Wählen Sie einen Topf, der nicht mehr als zwei Größen übersteht. Das bedeutet, dass man zum Beispiel eine Aloe aus einem 12er Topf in einen 16er Topf umpflanzt. Im neuen Topf ist der Halt etwas wackelig. Bis die Aloe Wurzeln geschlagen hat, braucht sie Hilfe, um nicht unter ihrem eigenen Gewicht umzukippen. Diese Hilfe bieten zwei oder drei Holzpflöcke, die die Aloe an Ort und Stelle halten und ein Umkippen verhindern.

Vermehren und Aussäen: Einnahme von Aloe-Vera-Offsets

Der einfachste Weg, Aloe Vera zu vermehren, ist die Verwendung von Stecklingen. Es handelt sich also um kleine, fast vollständige Pflanzen, die die Mutterpflanze bildet. Achte darauf, dass die Kinder ca. 5 cm groß sind, wenn du sie von der Mutterpflanze nimmst. Die Kinder haben bereits Wurzeln und werden in einen kleinen Topf gepflanzt, den Sie mit dem oben beschriebenen Substrat füllen. Lassen Sie zwischen der Probenahme von der Mutterpflanze und der Pflanzung etwas Zeit verstreichen, damit die Schnittstelle austrocknen kann.

Alternativ sind Stecklinge in der Regel erfolgreich. Schneiden Sie dazu ein Blatt von einer älteren Pflanze ab, am besten im Frühjahr. Lassen Sie die Schnittfläche gründlich trocknen, bevor Sie den Steckling ein bis zwei Zentimeter tief in sandigen Boden stecken. Befestigen Sie den Steckling mit zwei Holzstielen, damit er nicht herunterfällt. Nun musst du warten, bis sich die ersten Wurzeln gebildet haben. Das merkt man daran, dass das Blatt weiter wächst. Sobald die Jungpflanze im Topf Wurzeln geschlagen hat, kannst Du sie in einen größeren Anzuchttopf umpflanzen.

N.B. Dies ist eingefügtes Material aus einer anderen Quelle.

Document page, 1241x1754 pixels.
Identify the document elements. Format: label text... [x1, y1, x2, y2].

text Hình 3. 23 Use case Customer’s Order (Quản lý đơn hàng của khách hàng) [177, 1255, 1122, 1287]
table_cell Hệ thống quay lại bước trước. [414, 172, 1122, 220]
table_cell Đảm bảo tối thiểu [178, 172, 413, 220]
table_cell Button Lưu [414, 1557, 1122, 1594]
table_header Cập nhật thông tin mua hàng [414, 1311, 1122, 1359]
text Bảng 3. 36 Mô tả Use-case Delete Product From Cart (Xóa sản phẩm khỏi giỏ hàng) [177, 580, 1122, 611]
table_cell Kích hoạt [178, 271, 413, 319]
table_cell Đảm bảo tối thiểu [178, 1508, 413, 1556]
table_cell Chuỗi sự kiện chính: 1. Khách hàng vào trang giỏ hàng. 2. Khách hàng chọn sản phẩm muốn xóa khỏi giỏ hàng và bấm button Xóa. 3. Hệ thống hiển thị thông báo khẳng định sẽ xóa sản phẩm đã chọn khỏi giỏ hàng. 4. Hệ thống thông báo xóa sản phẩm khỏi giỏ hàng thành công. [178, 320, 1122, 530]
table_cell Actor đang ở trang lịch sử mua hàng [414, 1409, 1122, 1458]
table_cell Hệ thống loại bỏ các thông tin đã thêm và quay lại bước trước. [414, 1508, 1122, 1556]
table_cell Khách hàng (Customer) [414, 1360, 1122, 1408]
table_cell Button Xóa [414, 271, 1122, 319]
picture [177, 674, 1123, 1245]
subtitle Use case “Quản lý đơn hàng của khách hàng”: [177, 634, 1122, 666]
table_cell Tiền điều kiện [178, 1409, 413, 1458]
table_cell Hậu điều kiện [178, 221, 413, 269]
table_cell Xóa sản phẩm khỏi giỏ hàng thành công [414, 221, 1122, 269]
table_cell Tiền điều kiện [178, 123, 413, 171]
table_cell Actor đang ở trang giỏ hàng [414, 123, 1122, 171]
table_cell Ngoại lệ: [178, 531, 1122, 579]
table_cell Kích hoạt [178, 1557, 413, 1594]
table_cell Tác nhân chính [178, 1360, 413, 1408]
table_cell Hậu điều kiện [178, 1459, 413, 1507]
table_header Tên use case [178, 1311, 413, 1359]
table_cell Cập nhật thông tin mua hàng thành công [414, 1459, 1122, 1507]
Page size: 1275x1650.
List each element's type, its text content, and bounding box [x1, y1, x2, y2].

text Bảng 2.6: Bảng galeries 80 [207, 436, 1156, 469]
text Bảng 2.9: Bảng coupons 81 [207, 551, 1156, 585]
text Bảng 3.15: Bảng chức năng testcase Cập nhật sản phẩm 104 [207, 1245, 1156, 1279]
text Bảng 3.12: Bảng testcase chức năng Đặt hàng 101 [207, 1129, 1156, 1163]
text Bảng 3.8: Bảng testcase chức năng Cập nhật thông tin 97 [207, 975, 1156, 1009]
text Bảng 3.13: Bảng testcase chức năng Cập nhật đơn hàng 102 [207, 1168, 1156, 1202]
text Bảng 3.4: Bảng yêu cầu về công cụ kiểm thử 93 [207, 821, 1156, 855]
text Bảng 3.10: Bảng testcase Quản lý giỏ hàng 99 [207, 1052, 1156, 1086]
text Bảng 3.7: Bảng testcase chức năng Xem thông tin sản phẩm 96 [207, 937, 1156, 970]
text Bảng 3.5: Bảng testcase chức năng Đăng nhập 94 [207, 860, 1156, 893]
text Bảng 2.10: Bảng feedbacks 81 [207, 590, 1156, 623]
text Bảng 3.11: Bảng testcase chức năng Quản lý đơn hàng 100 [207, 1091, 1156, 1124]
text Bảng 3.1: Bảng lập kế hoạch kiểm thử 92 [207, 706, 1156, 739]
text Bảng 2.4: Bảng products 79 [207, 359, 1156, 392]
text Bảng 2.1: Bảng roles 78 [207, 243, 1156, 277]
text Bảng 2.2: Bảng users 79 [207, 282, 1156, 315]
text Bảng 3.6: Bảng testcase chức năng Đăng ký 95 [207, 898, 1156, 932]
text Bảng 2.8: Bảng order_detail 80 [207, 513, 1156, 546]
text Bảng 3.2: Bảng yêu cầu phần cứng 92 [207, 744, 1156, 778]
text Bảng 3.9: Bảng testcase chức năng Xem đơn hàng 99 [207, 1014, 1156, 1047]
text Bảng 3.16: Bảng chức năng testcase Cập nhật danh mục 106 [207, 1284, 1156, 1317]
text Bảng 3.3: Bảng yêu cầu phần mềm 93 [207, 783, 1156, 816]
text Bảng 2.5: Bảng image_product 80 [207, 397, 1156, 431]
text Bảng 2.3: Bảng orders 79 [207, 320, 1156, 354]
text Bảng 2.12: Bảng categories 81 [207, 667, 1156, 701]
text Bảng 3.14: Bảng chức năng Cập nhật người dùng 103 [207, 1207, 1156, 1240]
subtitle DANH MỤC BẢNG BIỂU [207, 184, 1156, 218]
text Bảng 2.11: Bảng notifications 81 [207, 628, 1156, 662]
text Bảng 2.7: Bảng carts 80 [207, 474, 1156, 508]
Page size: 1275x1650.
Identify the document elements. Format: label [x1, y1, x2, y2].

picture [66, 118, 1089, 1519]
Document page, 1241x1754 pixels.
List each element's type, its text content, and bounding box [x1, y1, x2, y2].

Sie finden auch Aloe-Samen zur Aussaat im Handel. Du brauchst einen Anzuchtboden, auf dem du die Samen streust. Gießen Sie die Samen und stellen Sie sie an einen warmen, hellen Ort. Sobald die Sämlinge zu kleinen Pflanzen herangewachsen sind, entfernst du sie aus der wachsenden Erde und pflanzt sie in einzelne Töpfe um, die mit Kakteen oder saftiger Blumenerde gefüllt sind. Achte darauf, dass das Substrat nicht zu nass ist, denn die kleinen Aloe-Pflänzchen werden es dir mit gesundem Wachstum danken.

Tipps zum Gießen und Düngen von Aloe Vera

Vermeiden Sie es beim Gießen von Aloe, die Blattrosette mit Wasser aufzunehmen. Dies fördert die Entstehung von Fäulnis und kann im schlimmsten Fall zum Totalverlust der Pflanze führen. Wie ihre natürliche Lage vermuten lässt, benötigt die Aloe nur eine geringe Menge Wasser. Angesichts der Fäulnisgefahr sollten Sie das Wasser nicht von oben über den Wurzelballen gießen, sondern in einen Untersetzer füllen.

Bei der Düngung gilt: Weniger ist mehr. Vor allem direkt nach dem Umtopfen hat das Substrat genügend Nährstoffe für einige Wochen. Wenn Sie mit dem Düngen beginnen, geben Sie während der Vegetationsperiode alle zwei bis vier Wochen einen gekauften Kaktusdünger ins Wasser, je nachdem, welche Art von Dünger verwendet wird. Dosieren Sie gemäß den Anweisungen des Herstellers. Stellen Sie im Winter die Düngung komplett ein.

Aloe Vera: Typische Krankheiten und Schädlinge

Bei den Parasiten der Aloe Vera handelt es sich vor allem um wollige Blattläuse und graue Blattläuse. Sie treten vor allem im Winter auf. Zu den typischen Erkrankungen gehören auch die Folgen von übermäßiger Feuchtigkeit, also Fäulnis von Trieben und Wurzeln.